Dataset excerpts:
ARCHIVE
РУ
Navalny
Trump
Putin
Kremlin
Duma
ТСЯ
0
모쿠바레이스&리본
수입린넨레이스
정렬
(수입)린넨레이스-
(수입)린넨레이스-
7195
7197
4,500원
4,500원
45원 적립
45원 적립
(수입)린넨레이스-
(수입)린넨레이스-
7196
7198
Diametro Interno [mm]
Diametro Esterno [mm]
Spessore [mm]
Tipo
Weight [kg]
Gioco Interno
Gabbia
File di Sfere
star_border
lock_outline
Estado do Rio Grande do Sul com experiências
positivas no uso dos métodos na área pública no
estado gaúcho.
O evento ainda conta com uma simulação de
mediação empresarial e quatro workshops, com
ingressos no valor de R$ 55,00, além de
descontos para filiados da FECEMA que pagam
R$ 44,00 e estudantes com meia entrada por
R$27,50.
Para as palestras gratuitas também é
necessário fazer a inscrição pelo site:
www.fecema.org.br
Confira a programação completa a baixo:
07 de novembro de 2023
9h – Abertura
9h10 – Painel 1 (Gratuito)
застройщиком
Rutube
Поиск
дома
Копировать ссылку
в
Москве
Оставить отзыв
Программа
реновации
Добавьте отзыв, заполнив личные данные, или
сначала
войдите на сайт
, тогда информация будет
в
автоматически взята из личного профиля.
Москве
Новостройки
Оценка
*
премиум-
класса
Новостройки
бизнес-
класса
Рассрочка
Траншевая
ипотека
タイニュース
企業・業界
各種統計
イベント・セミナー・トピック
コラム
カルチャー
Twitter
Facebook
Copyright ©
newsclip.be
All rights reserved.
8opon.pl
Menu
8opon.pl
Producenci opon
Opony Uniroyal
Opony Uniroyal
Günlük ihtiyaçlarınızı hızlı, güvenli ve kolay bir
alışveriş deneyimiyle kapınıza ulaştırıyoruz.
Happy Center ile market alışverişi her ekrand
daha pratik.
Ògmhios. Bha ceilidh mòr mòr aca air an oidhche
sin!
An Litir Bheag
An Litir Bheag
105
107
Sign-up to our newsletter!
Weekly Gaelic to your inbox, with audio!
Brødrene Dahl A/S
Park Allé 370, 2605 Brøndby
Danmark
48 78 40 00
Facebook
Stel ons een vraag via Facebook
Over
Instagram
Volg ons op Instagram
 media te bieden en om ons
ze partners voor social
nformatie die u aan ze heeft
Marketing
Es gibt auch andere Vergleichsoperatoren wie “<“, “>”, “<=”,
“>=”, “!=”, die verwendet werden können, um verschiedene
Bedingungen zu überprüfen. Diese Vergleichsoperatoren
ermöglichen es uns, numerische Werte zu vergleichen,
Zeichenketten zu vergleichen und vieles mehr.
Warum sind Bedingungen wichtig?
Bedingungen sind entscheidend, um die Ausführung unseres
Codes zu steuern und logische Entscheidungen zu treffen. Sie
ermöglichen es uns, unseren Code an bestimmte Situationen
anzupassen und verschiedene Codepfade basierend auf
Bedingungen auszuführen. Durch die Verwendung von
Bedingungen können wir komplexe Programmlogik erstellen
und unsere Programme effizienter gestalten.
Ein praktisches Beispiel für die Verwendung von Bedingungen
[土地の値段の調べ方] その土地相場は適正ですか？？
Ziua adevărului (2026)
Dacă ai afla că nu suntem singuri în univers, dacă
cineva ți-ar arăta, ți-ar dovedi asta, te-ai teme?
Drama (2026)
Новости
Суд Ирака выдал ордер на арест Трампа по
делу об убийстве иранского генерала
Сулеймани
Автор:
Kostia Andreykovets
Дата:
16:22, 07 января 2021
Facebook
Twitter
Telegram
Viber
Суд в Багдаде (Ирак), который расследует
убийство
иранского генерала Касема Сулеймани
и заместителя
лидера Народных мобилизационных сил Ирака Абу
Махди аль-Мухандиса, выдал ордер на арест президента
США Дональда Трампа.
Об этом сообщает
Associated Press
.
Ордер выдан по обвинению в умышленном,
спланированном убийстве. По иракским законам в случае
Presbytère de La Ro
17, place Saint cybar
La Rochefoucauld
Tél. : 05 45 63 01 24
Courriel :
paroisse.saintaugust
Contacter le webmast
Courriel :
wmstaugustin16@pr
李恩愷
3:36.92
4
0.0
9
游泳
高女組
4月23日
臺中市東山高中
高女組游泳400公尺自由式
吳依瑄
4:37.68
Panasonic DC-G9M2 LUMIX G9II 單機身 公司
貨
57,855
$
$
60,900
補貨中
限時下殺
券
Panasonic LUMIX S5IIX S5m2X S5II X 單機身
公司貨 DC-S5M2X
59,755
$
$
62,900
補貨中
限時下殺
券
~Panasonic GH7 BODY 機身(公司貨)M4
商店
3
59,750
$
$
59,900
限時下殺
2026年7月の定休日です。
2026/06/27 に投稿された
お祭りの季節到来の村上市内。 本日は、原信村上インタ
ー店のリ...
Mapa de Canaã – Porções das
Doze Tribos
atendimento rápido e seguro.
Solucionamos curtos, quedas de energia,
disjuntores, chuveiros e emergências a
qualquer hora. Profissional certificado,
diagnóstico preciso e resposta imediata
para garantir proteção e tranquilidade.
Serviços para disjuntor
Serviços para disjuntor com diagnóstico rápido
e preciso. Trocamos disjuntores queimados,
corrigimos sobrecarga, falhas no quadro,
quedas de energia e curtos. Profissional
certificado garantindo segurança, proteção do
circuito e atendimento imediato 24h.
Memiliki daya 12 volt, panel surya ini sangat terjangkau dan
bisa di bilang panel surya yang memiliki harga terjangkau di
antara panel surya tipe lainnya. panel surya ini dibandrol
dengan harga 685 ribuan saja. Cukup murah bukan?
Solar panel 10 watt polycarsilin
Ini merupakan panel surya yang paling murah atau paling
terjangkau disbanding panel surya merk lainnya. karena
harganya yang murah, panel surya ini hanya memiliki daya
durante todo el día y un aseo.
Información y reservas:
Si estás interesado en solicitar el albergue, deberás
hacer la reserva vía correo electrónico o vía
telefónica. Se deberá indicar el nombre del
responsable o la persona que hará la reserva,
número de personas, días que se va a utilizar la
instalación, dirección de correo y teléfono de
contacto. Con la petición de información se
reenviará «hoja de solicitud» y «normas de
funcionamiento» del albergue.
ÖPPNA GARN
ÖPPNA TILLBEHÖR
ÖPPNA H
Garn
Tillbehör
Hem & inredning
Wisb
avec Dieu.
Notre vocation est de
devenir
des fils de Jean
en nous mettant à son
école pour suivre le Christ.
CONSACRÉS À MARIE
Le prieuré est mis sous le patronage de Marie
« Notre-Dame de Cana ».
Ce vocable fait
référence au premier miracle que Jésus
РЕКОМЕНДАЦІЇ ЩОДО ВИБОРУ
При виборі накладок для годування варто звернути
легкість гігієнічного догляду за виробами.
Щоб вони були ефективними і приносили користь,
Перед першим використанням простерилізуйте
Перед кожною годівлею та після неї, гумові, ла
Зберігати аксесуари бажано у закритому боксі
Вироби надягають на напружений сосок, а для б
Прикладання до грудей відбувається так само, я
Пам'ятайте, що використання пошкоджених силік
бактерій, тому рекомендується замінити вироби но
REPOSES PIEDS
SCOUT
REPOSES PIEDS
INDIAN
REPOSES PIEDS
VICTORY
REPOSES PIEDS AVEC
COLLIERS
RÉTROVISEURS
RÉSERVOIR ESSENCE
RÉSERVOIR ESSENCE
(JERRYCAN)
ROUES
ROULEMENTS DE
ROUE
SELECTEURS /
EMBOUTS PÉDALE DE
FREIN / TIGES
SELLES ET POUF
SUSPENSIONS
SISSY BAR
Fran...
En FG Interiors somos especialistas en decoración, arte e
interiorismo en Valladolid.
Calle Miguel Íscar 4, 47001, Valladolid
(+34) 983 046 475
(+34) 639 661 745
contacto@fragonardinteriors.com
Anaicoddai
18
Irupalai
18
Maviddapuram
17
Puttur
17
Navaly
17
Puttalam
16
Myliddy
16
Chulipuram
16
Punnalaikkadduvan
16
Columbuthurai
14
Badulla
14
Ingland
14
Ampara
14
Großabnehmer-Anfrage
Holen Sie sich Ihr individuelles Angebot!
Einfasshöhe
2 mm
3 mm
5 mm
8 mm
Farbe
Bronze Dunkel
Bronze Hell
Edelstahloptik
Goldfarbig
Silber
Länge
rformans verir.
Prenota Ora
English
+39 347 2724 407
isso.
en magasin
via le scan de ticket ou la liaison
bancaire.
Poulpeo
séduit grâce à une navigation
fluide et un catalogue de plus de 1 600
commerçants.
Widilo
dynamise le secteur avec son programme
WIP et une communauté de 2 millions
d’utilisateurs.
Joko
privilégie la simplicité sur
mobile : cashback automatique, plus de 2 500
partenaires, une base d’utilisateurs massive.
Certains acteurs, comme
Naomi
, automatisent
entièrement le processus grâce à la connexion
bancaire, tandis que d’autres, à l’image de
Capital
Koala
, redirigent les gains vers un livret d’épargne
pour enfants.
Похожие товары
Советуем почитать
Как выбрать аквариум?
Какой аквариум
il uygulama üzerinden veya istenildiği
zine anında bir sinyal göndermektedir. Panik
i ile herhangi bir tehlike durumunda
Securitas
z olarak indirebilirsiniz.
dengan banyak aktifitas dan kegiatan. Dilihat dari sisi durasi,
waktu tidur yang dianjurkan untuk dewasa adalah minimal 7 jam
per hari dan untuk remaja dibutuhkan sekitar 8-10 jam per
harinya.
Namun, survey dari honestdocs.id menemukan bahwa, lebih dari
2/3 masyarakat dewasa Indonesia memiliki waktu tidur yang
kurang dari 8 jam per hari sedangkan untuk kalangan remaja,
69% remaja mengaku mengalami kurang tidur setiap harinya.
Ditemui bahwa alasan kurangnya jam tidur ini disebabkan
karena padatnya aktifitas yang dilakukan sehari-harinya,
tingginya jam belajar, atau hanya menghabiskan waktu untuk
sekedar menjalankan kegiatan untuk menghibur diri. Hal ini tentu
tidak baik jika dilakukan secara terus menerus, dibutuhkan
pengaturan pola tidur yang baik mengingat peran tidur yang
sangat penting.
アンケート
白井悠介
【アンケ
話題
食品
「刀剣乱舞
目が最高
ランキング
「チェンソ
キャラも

(Problem): Convert everything from the beginning of the records down to and including the line containing "All rights reserved." into a JSON list of strings, one string per line, with blank lines omitted.

(Solution):
[
  "ARCHIVE",
  "РУ",
  "Navalny",
  "Trump",
  "Putin",
  "Kremlin",
  "Duma",
  "ТСЯ",
  "0",
  "모쿠바레이스&리본",
  "수입린넨레이스",
  "정렬",
  "(수입)린넨레이스-",
  "(수입)린넨레이스-",
  "7195",
  "7197",
  "4,500원",
  "4,500원",
  "45원 적립",
  "45원 적립",
  "(수입)린넨레이스-",
  "(수입)린넨레이스-",
  "7196",
  "7198",
  "Diametro Interno [mm]",
  "Diametro Esterno [mm]",
  "Spessore [mm]",
  "Tipo",
  "Weight [kg]",
  "Gioco Interno",
  "Gabbia",
  "File di Sfere",
  "star_border",
  "lock_outline",
  "Estado do Rio Grande do Sul com experiências",
  "positivas no uso dos métodos na área pública no",
  "estado gaúcho.",
  "O evento ainda conta com uma simulação de",
  "mediação empresarial e quatro workshops, com",
  "ingressos no valor de R$ 55,00, além de",
  "descontos para filiados da FECEMA que pagam",
  "R$ 44,00 e estudantes com meia entrada por",
  "R$27,50.",
  "Para as palestras gratuitas também é",
  "necessário fazer a inscrição pelo site:",
  "www.fecema.org.br",
  "Confira a programação completa a baixo:",
  "07 de novembro de 2023",
  "9h – Abertura",
  "9h10 – Painel 1 (Gratuito)",
  "застройщиком",
  "Rutube",
  "Поиск",
  "дома",
  "Копировать ссылку",
  "в",
  "Москве",
  "Оставить отзыв",
  "Программа",
  "реновации",
  "Добавьте отзыв, заполнив личные данные, или",
  "сначала",
  "войдите на сайт",
  ", тогда информация будет",
  "в",
  "автоматически взята из личного профиля.",
  "Москве",
  "Новостройки",
  "Оценка",
  "*",
  "премиум-",
  "класса",
  "Новостройки",
  "бизнес-",
  "класса",
  "Рассрочка",
  "Траншевая",
  "ипотека",
  "タイニュース",
  "企業・業界",
  "各種統計",
  "イベント・セミナー・トピック",
  "コラム",
  "カルチャー",
  "Twitter",
  "Facebook",
  "Copyright ©",
  "newsclip.be",
  "All rights reserved."
]